▸ **PROBLEM SET**:
A - In the text on chess engines, why do only the ranks and rating differences on engine rating lists matter, and not the absolute values? Answer in one to three sentences.
B - Write the next part of the text on chess engine tournaments and ratings, starting after its last sentence.

▸ **DOCUMENT SEGMENT**:

---

Historically, commercial programs have been the strongest engines. If an amateur engine wins a tournament or otherwise performs well (for example, Zappa in 2005), then it is quickly commercialized. Titles gained in these tournaments garner much prestige for the winning programs, and are thus used for marketing purposes. However, after the rise of volunteer distributed computing projects such as Leela Chess Zero and Stockfish and testing frameworks such as FishTest and OpenBench in the late 2010s, free and open source programs have largely displaced commercial programs as the strongest engines in tournaments.

====List of tournaments====
Current tournaments include:
- Top Chess Engine Championship (TCEC)
- Chess.com Computer Chess Championship (CCC)

Historic tournaments include:
- Dutch Open Computer Chess Championship
- Internet Computer Chess Tournament (CCT)
- International Paderborn Computer Chess Championship
- North American Computer Chess Championship
- World Computer Chess Championship (WCCC and WCSC)
  - World Computer Speed Chess Championship

===Ratings===
Chess engine rating lists aim to provide statistically significant measures of relative engine strength. These lists play multiple games between engines. Some also standardize the opening books, the time controls, and the computer hardware the engines use, in an attempt to measure the strength differences of the engines only. These lists provide not only a ranking, but also margins of error on the given ratings.

The ratings on the rating lists, although calculated by using the Elo system (or similar rating methods), have no direct relation to FIDE Elo ratings or to other chess federation ratings of human players. Except for some man versus machine games which the SSDF had organized many years ago (when engines were far from today's strength), there is no calibration between any of these rating lists and player pools. Hence, the results which matter are the ranks and the differences between the ratings, and not the absolute values.

---

▸ **DATA EXTRACT**:

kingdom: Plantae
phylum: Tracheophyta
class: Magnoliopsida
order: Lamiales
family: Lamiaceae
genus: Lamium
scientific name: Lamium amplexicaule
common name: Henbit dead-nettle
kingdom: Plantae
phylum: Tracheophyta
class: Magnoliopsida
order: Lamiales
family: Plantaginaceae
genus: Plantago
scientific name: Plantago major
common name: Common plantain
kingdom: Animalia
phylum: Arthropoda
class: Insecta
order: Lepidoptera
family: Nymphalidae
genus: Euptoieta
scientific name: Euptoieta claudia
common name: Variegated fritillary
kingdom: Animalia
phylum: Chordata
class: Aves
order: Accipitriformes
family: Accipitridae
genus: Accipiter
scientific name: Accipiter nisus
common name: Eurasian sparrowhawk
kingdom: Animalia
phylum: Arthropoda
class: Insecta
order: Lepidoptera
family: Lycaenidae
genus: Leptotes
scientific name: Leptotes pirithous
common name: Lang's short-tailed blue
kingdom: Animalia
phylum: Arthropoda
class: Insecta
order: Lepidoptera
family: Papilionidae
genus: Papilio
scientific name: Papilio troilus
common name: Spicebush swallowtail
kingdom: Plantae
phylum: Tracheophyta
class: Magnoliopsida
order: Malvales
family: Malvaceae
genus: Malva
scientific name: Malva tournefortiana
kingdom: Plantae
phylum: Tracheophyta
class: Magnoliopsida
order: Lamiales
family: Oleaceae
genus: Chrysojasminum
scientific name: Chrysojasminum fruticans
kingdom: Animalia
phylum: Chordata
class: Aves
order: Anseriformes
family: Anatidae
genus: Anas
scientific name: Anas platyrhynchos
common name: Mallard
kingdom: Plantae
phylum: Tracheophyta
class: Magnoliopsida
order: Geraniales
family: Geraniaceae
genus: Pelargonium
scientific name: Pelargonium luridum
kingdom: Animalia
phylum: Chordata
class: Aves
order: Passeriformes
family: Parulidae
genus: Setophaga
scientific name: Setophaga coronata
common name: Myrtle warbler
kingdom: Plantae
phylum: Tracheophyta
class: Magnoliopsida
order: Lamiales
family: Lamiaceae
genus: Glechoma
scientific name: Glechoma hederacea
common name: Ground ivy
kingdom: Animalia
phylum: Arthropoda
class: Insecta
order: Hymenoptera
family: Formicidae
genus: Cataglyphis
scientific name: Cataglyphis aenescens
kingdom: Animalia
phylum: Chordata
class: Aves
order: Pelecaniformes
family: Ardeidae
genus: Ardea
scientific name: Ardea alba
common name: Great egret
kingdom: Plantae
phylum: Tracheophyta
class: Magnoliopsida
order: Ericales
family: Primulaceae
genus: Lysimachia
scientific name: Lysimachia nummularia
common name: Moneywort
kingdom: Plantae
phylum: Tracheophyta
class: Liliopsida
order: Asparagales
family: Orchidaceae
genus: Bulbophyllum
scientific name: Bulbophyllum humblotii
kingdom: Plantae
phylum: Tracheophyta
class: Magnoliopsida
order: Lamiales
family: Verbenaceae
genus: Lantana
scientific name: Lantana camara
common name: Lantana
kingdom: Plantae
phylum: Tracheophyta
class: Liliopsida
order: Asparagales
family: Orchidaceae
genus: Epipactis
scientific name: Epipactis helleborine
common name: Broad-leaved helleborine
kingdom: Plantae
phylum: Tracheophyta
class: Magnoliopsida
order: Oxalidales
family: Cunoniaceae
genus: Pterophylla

---

▸ **TASK-BY-TASK ANSWERS**:
A - Engine ratings are calculated with the Elo system or similar methods, but they have no direct relation to FIDE Elo ratings or other federation ratings of human players. Apart from some man-versus-machine games the SSDF organized many years ago, none of these rating lists is calibrated against player pools, so the absolute numbers carry no fixed meaning.

B -
Missing from many rating lists are IPPOLIT and its derivatives. Although very strong and open source, there are allegations from commercial software interests that they were derived from a disassembled binary of Rybka. Due to the controversy, all these engines have been blacklisted from many tournaments and rating lists. Rybka in turn was accused of being based on Fruit, and in June 2011, the ICGA formally claimed Rybka was derived from Fruit and Crafty and banned Rybka from the International Computer Games Association World Computer Chess Championship, and revoked its previous victories (2007, 2008, 2009, and 2010). The ICGA received some criticism for this decision. Despite all this, Rybka is still included on many rating lists, such as CCRL and CEGT, in addition to Houdini, a derivative of the IPPOLIT derivative Robbolito, and Fire, a derivative of Houdini. In addition, Fat Fritz 2, a derivative of Stockfish, is also included on most of the rating lists.

====Differences between rating lists====
There are a number of factors that vary among the chess engine rating lists:
- Number of games. More games when testing each engine result in higher statistical significance.
- Formulae used to calculate the elo of each engine.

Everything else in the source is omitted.